On behalf of the National Women’s Health Network, I strongly urge this Advisory Committee to speak on behalf of the millions of consumers who are not able to come to this meeting, but who look to the FDA to protect them from harmful products. If this Advisory Committee does not vehemently criticize these studies, and the manufacturers’ misrepresentation of their own research, and urge the FDA to take a stronger watchdog role, breast implants will never be improved, and accurate and informative research will probably never be conducted.
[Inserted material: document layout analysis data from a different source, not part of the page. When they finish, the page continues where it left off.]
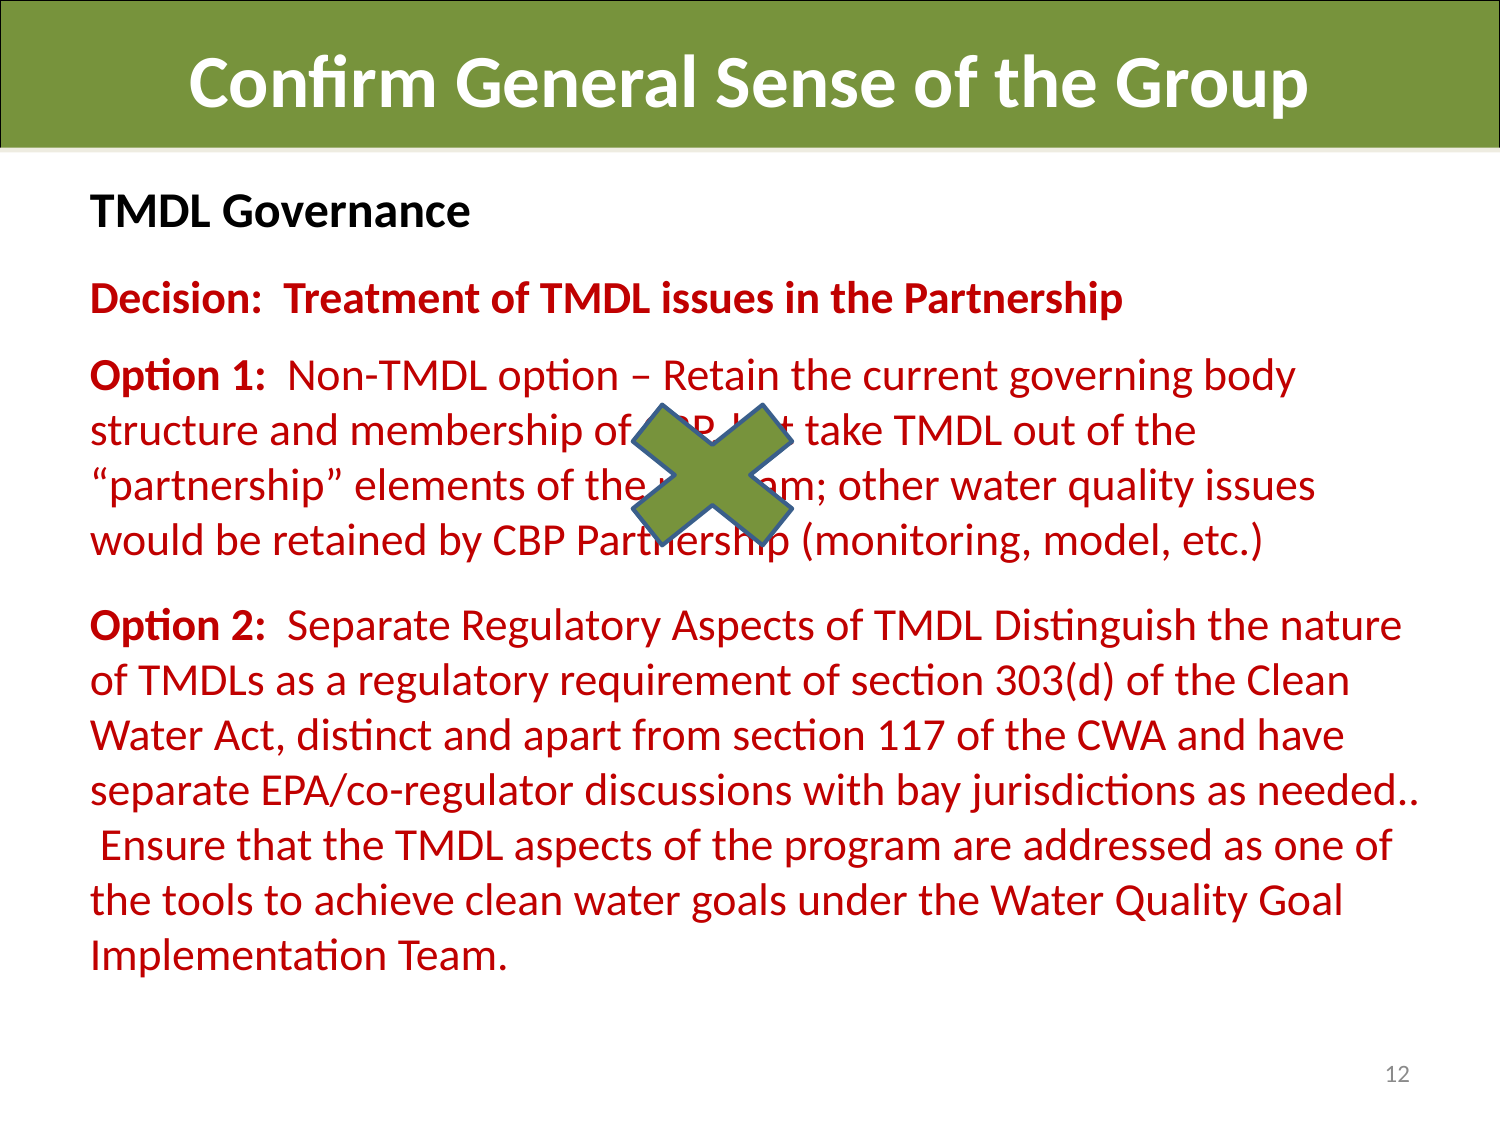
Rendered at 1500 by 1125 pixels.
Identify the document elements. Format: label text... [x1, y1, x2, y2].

text_box [630, 402, 795, 548]
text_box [0, 0, 1500, 151]
text_box TMDL Governance Decision: Treatment of TMDL issues in the Partnership Option 1: Non-TMDL option – Retain the current governing body structure and membership of CBP, but take TMDL out of the “partnership” elements of the program; other water quality issues would be retained by CBP Partnership (monitoring, model, etc.) Option 2: Separate Regulatory Aspects of TMDL Distinguish the nature of TMDLs as a regulatory requirement of section 303(d) of the Clean Water Act, distinct and apart from section 117 of the CWA and have separate EPA/co-regulator discussions with bay jurisdictions as needed.. Ensure that the TMDL aspects of the program are addressed as one of the tools to achieve clean water goals under the Water Quality Goal Implementation Team. [74, 159, 1438, 1037]
slide_number 12 [1074, 1042, 1425, 1103]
Third, the cost of reoperations and local complications associated with breast implants can be significant for both the patient and society. Many health plans do not cover the medical costs associated with cosmetic breast implant complications — forcing many patients to cover these costs out-of-pocket. For example, Aetna — one of the nation’s largest health insurers — does not cover the cost of removing ruptured saline implants in patients who have previously undergone cosmetic breast augmentation. It should be noted that in 2001, more than 62,000 breast implant removal procedures were performed in the U.S.
This statement was read by Tonia Bair, because Ms. Pearson was unable to attend the meeting.